Acute lung injury (TRALI)
TRALI is a rare but serious adverse event, a clinical syndrome with onset within 6 hours of transfusion that presents as acute hypoxemia, respiratory distress, and noncardiogenic pulmonary edema.
Among 17,771,193 total inpatient transfusion stays, the overall incidence of TRALI was 33.2 per 100,000. The rate was 55.9 for immunocompromised patients versus 28.4 for nonimmunocompromised patients. The rate ratio was 2.0 (P less than .001).
The difference by immune status may be caused by higher blood utilizations with more units transfused per stay among immunocompromised patients, a higher incidence of prior transfusions among these patients, higher use of irradiated blood components that may lead to accumulation of proinflammatory mediators in blood products during storage, or underlying comorbidities.
The overall rate increased from 14.3 in 2007 to 56.4 in 2018. The rates increased proportionally among both immunocompromised and nonimmunocompromised patients.
As with TRA, the incidence of TRALI was higher in patients with five or more units transfused, while the incidence declined with age, likely caused by declining blood use and age-related changes in neutrophil function, Dr. Menis said.
TRALI rates were slightly higher among men than among women, as well as higher among white patients than among nonwhite patients.
Overall, TRALI rates were higher for patients who received platelets either alone or in combination with RBCs and/or plasma. The highest rates were among patients who received RBCs, plasma and platelets.
Dr. Menis called for studies to determine what effects the processing and storage of blood components may have on TRALI occurrence; he and his colleagues also are planning regression analyses to assess potential risk factors for this complication.
Circulatory overload (TACO)
TACO is one of the leading reported causes of transfusion-related fatalities in the U.S., with onset usually occurring within 6 hours of transfusion, presenting as acute respiratory distress with dyspnea, orthopnea, increased blood pressure, and cardiogenic pulmonary edema.
The overall incidence of TACO among hospitalized patients aged 65 years and older from 2011 through 2018 was 86.3 per 100,000 stays. The incidences were 128.3 in immunocompromised and 76.0 in nonimmunocompromised patients. The rate ratio for TACO in immunocompromised versus nonimmunocompromised patients was 1.70 (P less than .001).

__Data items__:
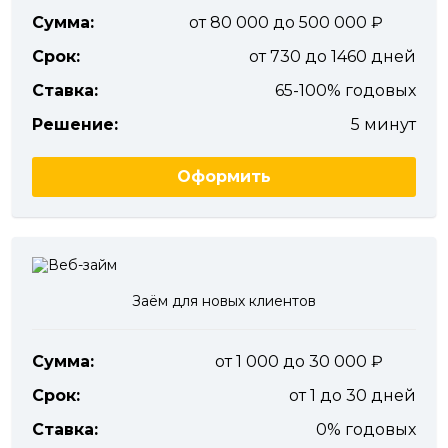
Сумма:
от 80 000 до 500 000
Срок:
от 730 до 1460 дней
Ставка:
65-100% годовых
Решение:
5 минут
Оформить
Заём для новых клиентов
Сумма:
от 1 000 до 30 000
Срок:
от 1 до 30 дней
Ставка:
0% годовых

__Task set__:
1. Answer from the transfusion passage:
(a) What was the overall TRALI incidence per 100,000 among the inpatient transfusion stays?
(b) What was the overall TRALI rate in 2007, and what was it in 2018?
(c) What was the TACO rate ratio for immunocompromised versus nonimmunocompromised patients?
2. Please repeat everything in the transfusion passage from "Overall, TRALI rates" down to "plasma and platelets.".
The data have nothing to do with the transfusion passage.

__Responses to the exercise__:
1.
(a) 33.2 per 100,000
(b) 14.3 in 2007 and 56.4 in 2018
(c) 1.70

2.
Overall, TRALI rates were higher for patients who received platelets either alone or in combination with RBCs and/or plasma. The highest rates were among patients who received RBCs, plasma and platelets.